Child Labour: Hidden Stories of Cumbria opens at Museum of Lakeland Life & Industry in Kendal, Cumbria (18 May until 28 September).
A new exhibition explores how children as young as five joined adults in the world of work.
Child Labour: Hidden Stories of Cumbria is an eye-opening insight into the working lives of youngsters in a variety of industries.
The exhibition begins in the 1700s when youngsters worked in the home or on family farms. It looks at the Industrial Revolution when more than a quarter of the workforce were thought to be children.
Youngsters represented an almost unlimited source of cheap unskilled labour. At one point Cumbria had more than 100 bobbin mills and children were put to task in dangerous conditions for long hours.
The exhibition considers other industries such as mining – when very young children were sent down the pit. Children were considered ideal in certain mining jobs – being physically smaller than adults and able to work in confined spaces.

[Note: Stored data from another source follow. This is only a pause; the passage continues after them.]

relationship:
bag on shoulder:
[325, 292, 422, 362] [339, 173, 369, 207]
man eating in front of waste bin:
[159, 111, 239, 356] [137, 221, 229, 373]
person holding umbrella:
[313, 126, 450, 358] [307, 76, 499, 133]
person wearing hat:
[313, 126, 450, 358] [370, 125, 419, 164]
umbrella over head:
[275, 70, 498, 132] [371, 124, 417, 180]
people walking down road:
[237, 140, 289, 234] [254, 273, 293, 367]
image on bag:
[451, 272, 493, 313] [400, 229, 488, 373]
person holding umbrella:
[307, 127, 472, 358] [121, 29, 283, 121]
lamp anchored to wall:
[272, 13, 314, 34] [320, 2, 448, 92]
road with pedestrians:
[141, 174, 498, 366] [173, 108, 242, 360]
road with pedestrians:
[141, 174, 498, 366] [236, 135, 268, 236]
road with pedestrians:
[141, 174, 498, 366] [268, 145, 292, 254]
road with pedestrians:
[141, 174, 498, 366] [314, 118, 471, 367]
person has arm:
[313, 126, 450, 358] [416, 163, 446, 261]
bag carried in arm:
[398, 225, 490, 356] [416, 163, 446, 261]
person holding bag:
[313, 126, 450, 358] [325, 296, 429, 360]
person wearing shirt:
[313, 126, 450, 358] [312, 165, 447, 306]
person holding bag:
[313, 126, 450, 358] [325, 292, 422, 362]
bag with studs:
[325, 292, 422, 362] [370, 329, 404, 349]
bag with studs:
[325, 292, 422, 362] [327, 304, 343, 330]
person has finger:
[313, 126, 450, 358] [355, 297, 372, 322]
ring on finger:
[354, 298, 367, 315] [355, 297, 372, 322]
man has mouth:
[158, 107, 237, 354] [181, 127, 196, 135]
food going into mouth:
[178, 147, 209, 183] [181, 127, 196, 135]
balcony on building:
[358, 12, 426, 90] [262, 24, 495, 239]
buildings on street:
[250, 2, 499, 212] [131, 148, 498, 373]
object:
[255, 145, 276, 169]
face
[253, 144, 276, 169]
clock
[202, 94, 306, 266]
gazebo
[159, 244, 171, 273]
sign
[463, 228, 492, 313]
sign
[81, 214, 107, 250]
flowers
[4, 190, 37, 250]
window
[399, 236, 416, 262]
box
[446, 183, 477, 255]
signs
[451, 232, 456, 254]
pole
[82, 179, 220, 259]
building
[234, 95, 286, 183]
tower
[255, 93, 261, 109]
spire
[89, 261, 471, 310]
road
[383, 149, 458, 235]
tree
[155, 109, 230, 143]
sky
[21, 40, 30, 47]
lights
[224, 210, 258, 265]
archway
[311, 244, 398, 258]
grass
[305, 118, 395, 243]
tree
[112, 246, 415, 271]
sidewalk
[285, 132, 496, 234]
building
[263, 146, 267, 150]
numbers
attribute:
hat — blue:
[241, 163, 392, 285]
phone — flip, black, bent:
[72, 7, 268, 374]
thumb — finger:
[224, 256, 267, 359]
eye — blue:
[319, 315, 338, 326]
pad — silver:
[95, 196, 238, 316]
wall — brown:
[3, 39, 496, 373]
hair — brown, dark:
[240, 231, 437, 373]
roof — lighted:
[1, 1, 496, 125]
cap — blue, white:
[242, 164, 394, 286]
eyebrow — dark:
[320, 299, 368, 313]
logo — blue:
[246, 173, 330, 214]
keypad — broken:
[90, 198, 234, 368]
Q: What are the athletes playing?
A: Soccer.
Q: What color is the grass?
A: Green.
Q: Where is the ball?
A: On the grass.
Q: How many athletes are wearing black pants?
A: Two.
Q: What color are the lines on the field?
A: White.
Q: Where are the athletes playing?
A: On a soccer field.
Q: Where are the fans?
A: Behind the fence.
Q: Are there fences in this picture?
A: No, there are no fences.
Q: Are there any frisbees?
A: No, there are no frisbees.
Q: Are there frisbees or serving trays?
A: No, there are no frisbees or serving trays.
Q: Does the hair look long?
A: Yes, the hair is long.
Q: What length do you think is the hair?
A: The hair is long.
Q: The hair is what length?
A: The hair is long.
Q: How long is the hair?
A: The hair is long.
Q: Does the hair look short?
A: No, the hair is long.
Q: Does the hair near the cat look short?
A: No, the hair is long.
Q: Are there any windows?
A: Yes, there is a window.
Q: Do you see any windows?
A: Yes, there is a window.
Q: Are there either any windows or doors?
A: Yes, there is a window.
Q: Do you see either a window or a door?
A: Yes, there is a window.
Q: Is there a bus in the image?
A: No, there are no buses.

But these were environments of extreme danger. During the 1910 Wellington Pit disaster 136 miners were killed – including children as young as 15.
Nikki Foster, assistant curator Heritage, said: “Across Cumbria, children as young as five were employed in factories, mines, workhouses and private homes.
“Without laws to protect them, they were likely to be fired if they became ill and could be subject to violence if a job was not done satisfactorily.
“However, as the 19th century progressed, new laws and a drop in the demand for labour meant that more children were able to stop work and attend school.”
The exhibition also looks at Cumbrian schooling. Artefacts on display include a ‘tawse’ – a kind of whip used in Victorian classrooms to punish children.
It also considers child labour globally in 2019 – and the roles young people play in creating everyday items such as mobile phones and coffee.
Child Labour: Hidden Stories of Cumbria will make people question what goes into the production of items each of us use today. It offers a great opportunity for grandparents to talk to their grandchildren about what life was like when they were youngsters.
Pupils from Dean Gibson School have responded to the stories in the exhibition with their art and comments on panels in the exhibition – to give their perspective on the themes and issues.
Executive Headteacher Mrs Sarah Tansey said: “This was a great opportunity for our children to study in depth the lives of Kendal children in Victorian times.
“They gained a real understanding of how their lives differ from those of Victorian children and developed their skills of inference when exploring local artefacts from the period.
“All that, and the chance to be creative in writing as curators, this was a fantastic learning experience shared with our families.”